### Task prompt
Please give the listing again in full, leaving out its images.

### Supplied material

======

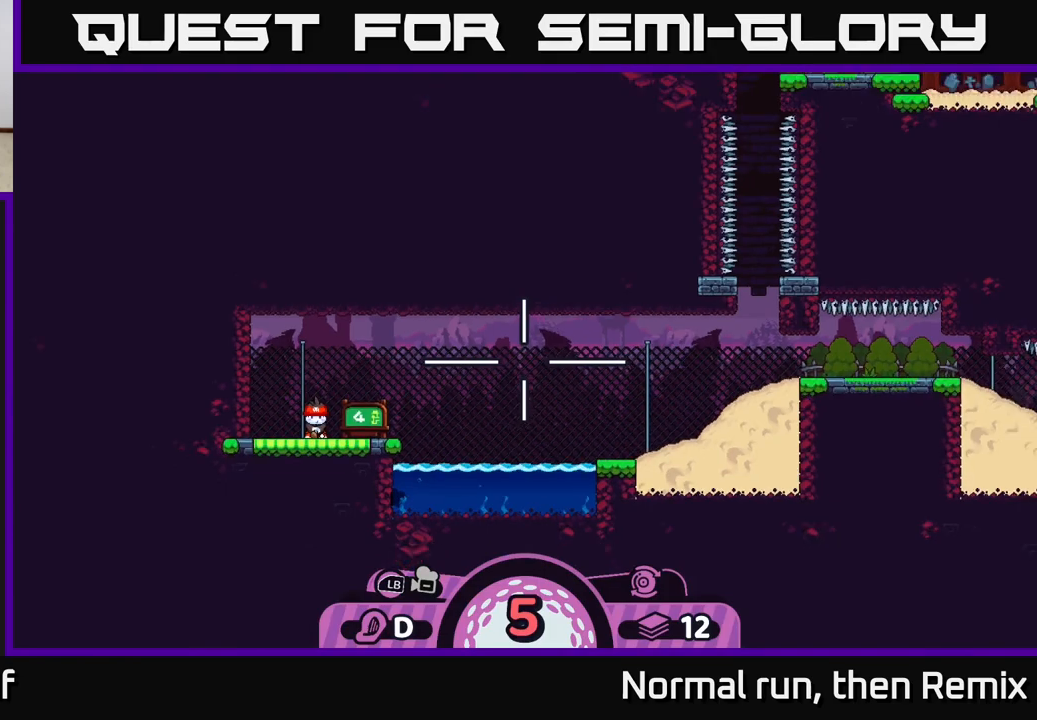
{"buttons": [], "left_stick": "center", "right_stick": "center", "events": [[17, "right_stick", "right"], [333, "right_stick", "center"]]}
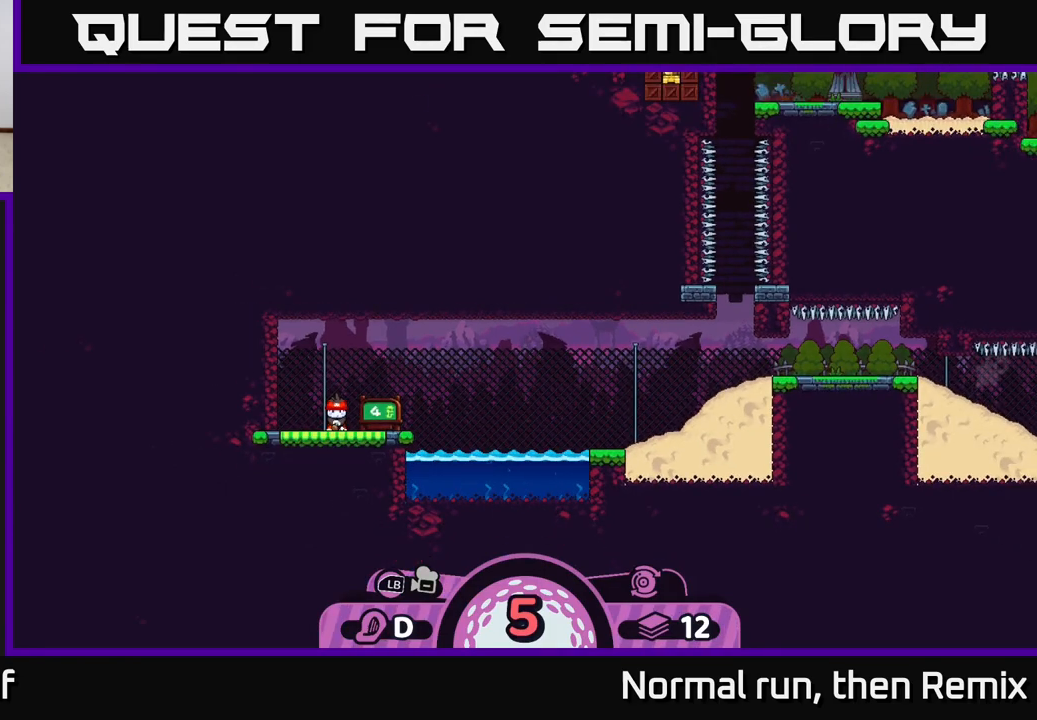
{"buttons": [], "left_stick": "center", "right_stick": "center", "events": []}
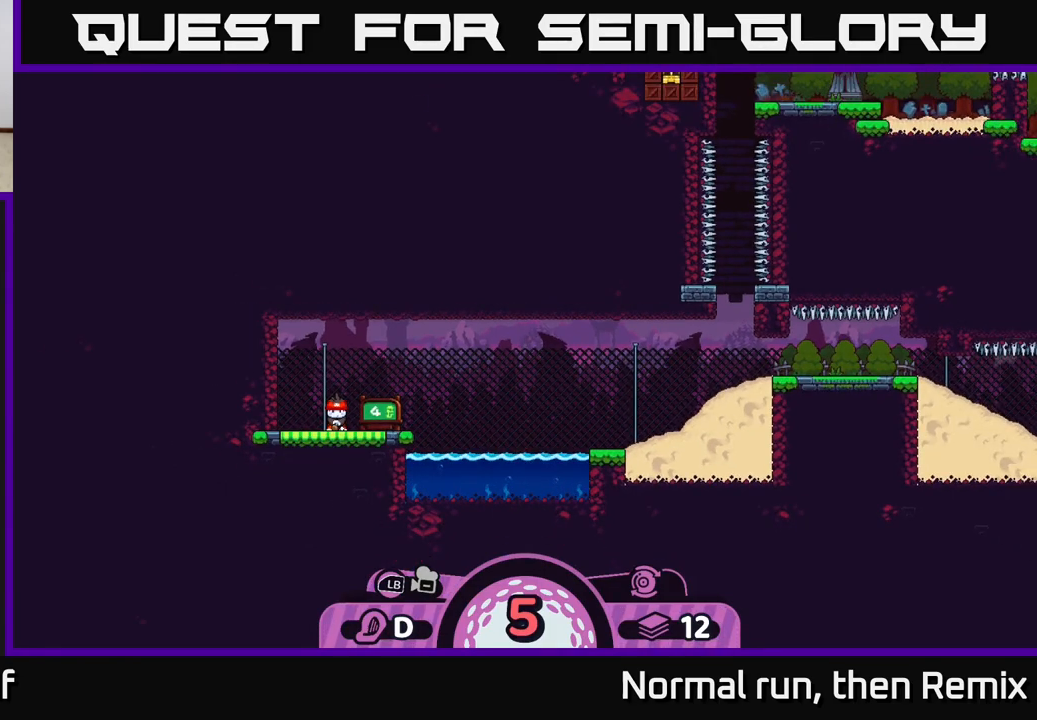
{"buttons": [], "left_stick": "center", "right_stick": "center", "events": []}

======

### Task answer
{"buttons": [], "left_stick": "center", "right_stick": "center", "events": [[17, "right_stick", "right"], [333, "right_stick", "center"]]}
{"buttons": [], "left_stick": "center", "right_stick": "center", "events": []}
{"buttons": [], "left_stick": "center", "right_stick": "center", "events": []}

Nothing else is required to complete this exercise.